Networking Thoughts to Start 2014
SIWDT is my second blog. My first blog lasted few years from 2005 to 2007. I created my first blog, which can still be found on the Wayback machine, after having an unexpected breakfast with Dave Winer in 2006. It was at a conference in San Diego and if you do not know who Dave Winer, please stop reading now and go back to whatever you were doing before you thought to read this blog.
Life has a way of interfering with writing. I hate that about life and that is why I have immense respect for people who can consistently write. The late Tom Clancy comes to mind, JK Rowling and Dave Winer. Here we are in Year 3 or 4 of SDN. Who cares really? I do not care about SDN, what I care about is building a company and to build a networking company today, the company must do something different, unique, that is technologically apart from the rest of the players. That does not mean the company will be successful, it is just the first step. I spend my days talking to people about networking and couple of weeks ago I had two orthogonal meetings.

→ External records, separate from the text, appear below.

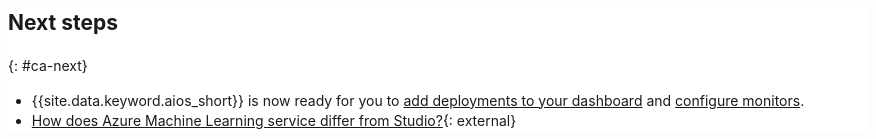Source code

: 

## Next steps
{: #ca-next}

- {{site.data.keyword.aios_short}} is now ready for you to [add deployments to your dashboard](/docs/services/ai-openscale?topic=ai-openscale-mo-config#mo-select-deploy) and [configure monitors](/docs/services/ai-openscale?topic=ai-openscale-mo-config).
- [How does Azure Machine Learning service differ from Studio?](https://docs.microsoft.com/en-us/azure/machine-learning/service/overview-what-is-azure-ml#how-does-azure-machine-learning-service-differ-from-studio){: external}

The first meeting was with mid size enterprise company. It was as if I had stepped back into time to talk about VoIP, SIP and client/server. They were building a new DC and they had no clue about using a controller architecture. Their network was 100% Cisco, every piece of EMC equipment and splattering of NetApp. One of the lead network architects told me that he had told the CIO that “Plexxi seemed very futuristic” to him. I have learned that when I encounter customers trapped in mid-oughts or the 1990s, the prudent course of action is to thank them and leave quickly.
The very next day I visited a service provider. I am purposely disguising the customer description. I was attending the meeting alone as I thought I was going to spend an hour in the office of a network director and I figured I could handle an hour meeting on my own when the real objective was get the next meeting. I soon found myself in a room with five network architectures. What a difference a day makes. We talked about controller architectures, failure domains, chordal rings, WDM, traffic loads and building high capacity multi-site fabrics. These were my kind of people.
I have been working in the SDN part of networking for a few years now and I can state without question that building a high-performance controller for physical and virtual networking is hard. If we are going to believe all the scale up by increasing compute densities, deploying flash in the core, moving to 100G silicon photonics and all the other stuff we dream about at conferences, some company is going to have to build a high performance controller that supports a >1 billion calculations a second. Please don’t talk to me about controllers doing 250k a sec. In a few years, I am going to be sitting at a conference and a speaker is going to put a chart up showing five years of controller development history and this chart will show every increasing controller benchmark speeds by a few companies. The chart will look like a history of CPUs or the development of jet fighters.
FYI: that is the real game that is being played. The most impressive customers I meet are the ones that start the meeting asking about our controller. Why care about ethernet switches? We are all using the same silicon and operating on Linux. We are all building various DevOps hooks. Ask me what a Plexxi controller does and I will tell you that it computes efficient photonic topologies based on workload and workflow needs.
Plexxi is >2 years into the development of our controller architecture and it is not without triumph and tragedy. I estimate that the Insieme team is ~18 months into the development of the APIC controller. I have no idea where in the development cycle Arista, HPQ, Brocade, DELL and Juniper are, but I have seen the APIC controller pitched competitively in the market.
I wrote this post seventeen months. I forgot about until I was reminded by @RealLisaC eight days ago. Plexxi is three years old this month. We have a long way to go and building something different is not for the faint of heart.